According to Maj. Chris Huebner, the N.C. boating safety coordinator, “Wear a life vest. Most people who drown in a boating accident had a life vest available, but they were not wearing it when they went into the water. You don’t have to be on a moving boat or in turbulent waters to fall overboard. Accidents happen quickly. Wearing a life vest is the best way to be prepared.”
As in years past, the 2014 Boating Accidents and Fatalities Report should be a red flag to boaters, particularly the statistics concerning operator inattention, carelessness/reckless driving, and that a large number of the boat operators on North Carolina’s waterways have not completed an approved boater-safety course.
Safe boating is no accident. Do your part to make Lake Norman a safer place to navigate and enjoy.
The year ended with a total of 302,713 boats registered throughout the state, a decrease of 1,945 from 2013. Statewide boat registrations are off the peak of 371,255 in 2007 and at the lowest point since 1994 when 311,854 were registered. In addition, there were 43,222 personal water craft (PWCs) registered statewide, of which 9,286 were registered in the four counties that border Lake Norman.
Free safe-boating class. “How to Navigate Lake Norman Day or Night” will be held at The Peninsula Yacht Club, 18501 Harbor Light Blvd., Cornelius, at 6:30 p.m. May 13. Becky Johnson and I will cover “Understanding LKN’s Channel Marker and Buoy System,” “How to Avoid Shallow Water,” “10 Most Dangerous Spots” and “Interpreting Lake Maps.” For information, call Ashley at 704-892-7575.
Free fishing seminar. Knowing the language is important in every sport, and fishing is no different. During this “Fishing Terminology,” you will learn the meaning of many terms used in day-to-day fishing conversations. For example, the differences between hook sizes #5 versus #5/0 or umbrella and Alabama rigs, versus Texas and Carolina rigs will be explained.

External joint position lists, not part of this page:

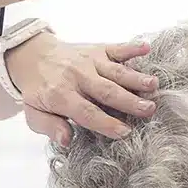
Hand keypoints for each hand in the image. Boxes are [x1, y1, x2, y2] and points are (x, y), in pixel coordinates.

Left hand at [4, 34, 158, 144]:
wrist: (34, 56)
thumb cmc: (39, 91)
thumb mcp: (34, 114)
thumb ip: (50, 127)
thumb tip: (66, 140)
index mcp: (60, 94)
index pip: (86, 112)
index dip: (105, 123)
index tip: (125, 132)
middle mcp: (76, 76)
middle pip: (105, 91)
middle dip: (128, 101)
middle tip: (149, 110)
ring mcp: (89, 61)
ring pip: (114, 71)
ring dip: (135, 77)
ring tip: (153, 85)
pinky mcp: (98, 49)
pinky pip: (116, 48)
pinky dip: (131, 48)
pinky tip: (146, 48)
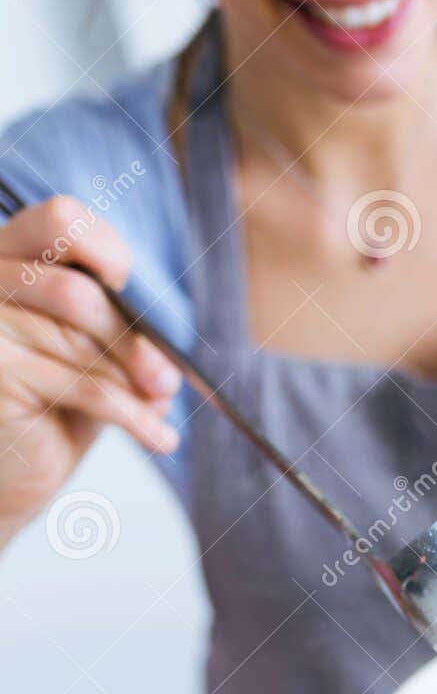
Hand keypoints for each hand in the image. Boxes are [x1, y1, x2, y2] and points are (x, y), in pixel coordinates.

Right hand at [0, 196, 180, 543]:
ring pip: (80, 340)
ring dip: (133, 383)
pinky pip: (82, 387)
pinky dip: (133, 415)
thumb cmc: (53, 407)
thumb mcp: (92, 358)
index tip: (131, 293)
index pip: (59, 219)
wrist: (12, 475)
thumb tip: (163, 357)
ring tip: (157, 410)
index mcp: (9, 257)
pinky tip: (158, 437)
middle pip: (78, 292)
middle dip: (133, 339)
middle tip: (164, 379)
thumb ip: (122, 335)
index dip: (107, 252)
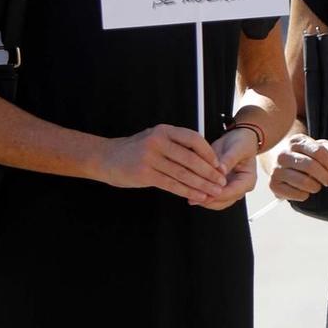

Jake Bussolini and I will conduct this session at 6:30-8 p.m. May 20 at Gander Mountain, Exit 36, Mooresville. For information, call 704-658-0822.
Tip from Capt. Gus
To keep a soft plastic lure from slipping on the hook, put a drop of super glue in the hook eye, and slide the lure over it.
Hot spots of the week
Spotted bass are chasing bait fish to the surface at dawn in boat basins and back coves. Throughout the day, they are roaming the shallows and hitting top water, jerk and soft plastic lures. Warming water temperatures have blue catfish hitting a variety of baits, including fresh-cut shad, herring, bream and chicken parts. Crappie fishing is very good for those who toss small jigs under boat docks and around downed trees.